Alash Ensemble Returns for Two Shows

   ithacajournal.com
15 April 2007

permanent link: https://en.tuvaonline.ru/2007/04/15/alash-itaka.html

The throat singing ensemble Alash will bring the unique music of the Central Asian Republic of Tuva to Ithaca this weekend. The group will be performing at the ABC Café and the Community School of Music and Art. The performances will include a question/answer session on Tuvan music, moderated by Sean Quirk, a Wisconsin native who travels with Alash as a translator.

Alash, which toured the United States in 2006 for the first time, has performed throughout Russia and Europe, adding new insights to the traditional “musical treasures” of Tuva. The music and musicians were featured in the Wall Street Journal and Newsweek online during the 2006 visit.
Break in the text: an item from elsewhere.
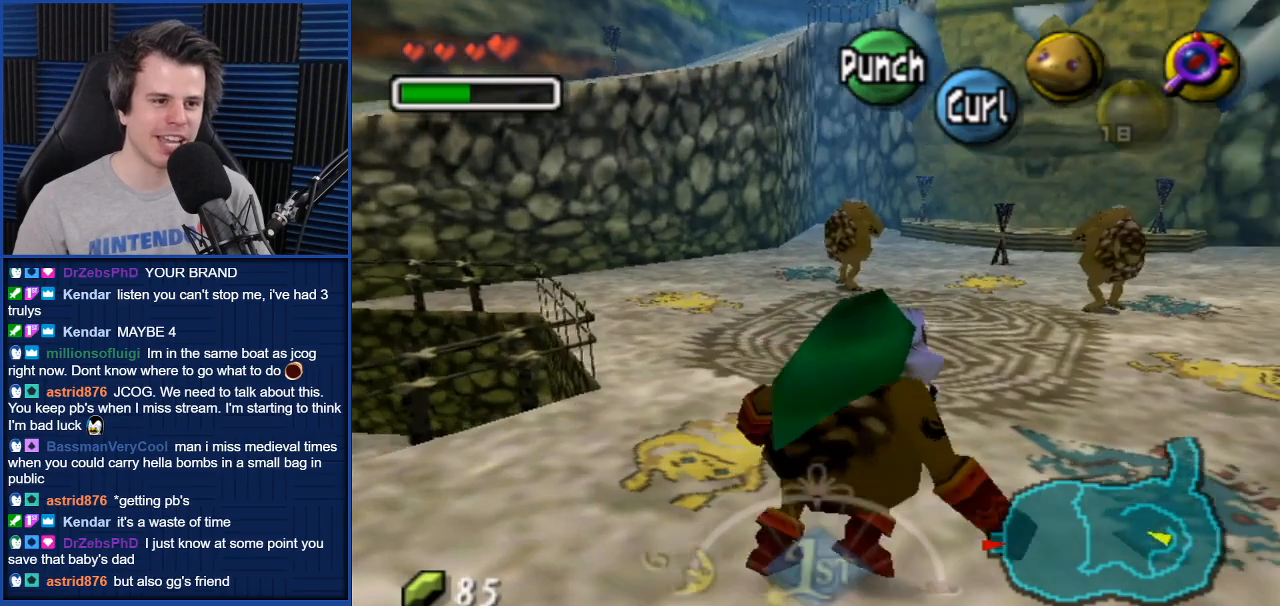
{"buttons": [], "left_stick": "up-right", "right_stick": "center", "events": []}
Throat singing, also called xoomei, is an unusual use of the voice as an instrument, with some similarities to overtone singing. By manipulating their vocal chords, xoomei singers can produce two distinct tones at the same time. In traditional Tuvan music, the singers often use their voices and instruments to create the sounds of their world — bird whistles, bubbling streams, cantering horses and howling wolves — producing a musical portrait of the remote, forested taiga and windswept steppes.

Alash's music is firmly grounded in cultural and spiritual traditions of Tuva, a remote Russian Republic on the Siberian-Mongolian border, but incorporates newer sounds.

The Alash ensemble is among the first of a new generation of Tuvan musicians who have matured in the musically fertile and adventurous post-communist period in Tuva, says ensemble member Mai-ool Sedip. “We like to play within the great range of expression that the tradition offers, finding areas where our knowledge of complex rhythms and western harmonies mesh well with the traditional sound and feel of Tuvan music,” says Sedip.

“We are inspired by the music of our grandparents, and their grandparents, and all the great Tuvan and Central Asian musicians of the post-Soviet era - Tuva Ensemble, Huun-Huur-Tu, Chirgilchin, Sarymai, Andrei Mongush and Alexander Sarzhat-ool,” notes Sedip. “We are also influenced by Sun Ra and Jimi Hendrix. We compose new songs, and arrange songs that we remember from childhood, such as ‘Saryglar.'”

The Alash Ensemble incorporates many seldom-played traditional Tuvan instruments such as the murgu, shoor and limbi (wind instruments) as well as the more common igil and doshpuluur.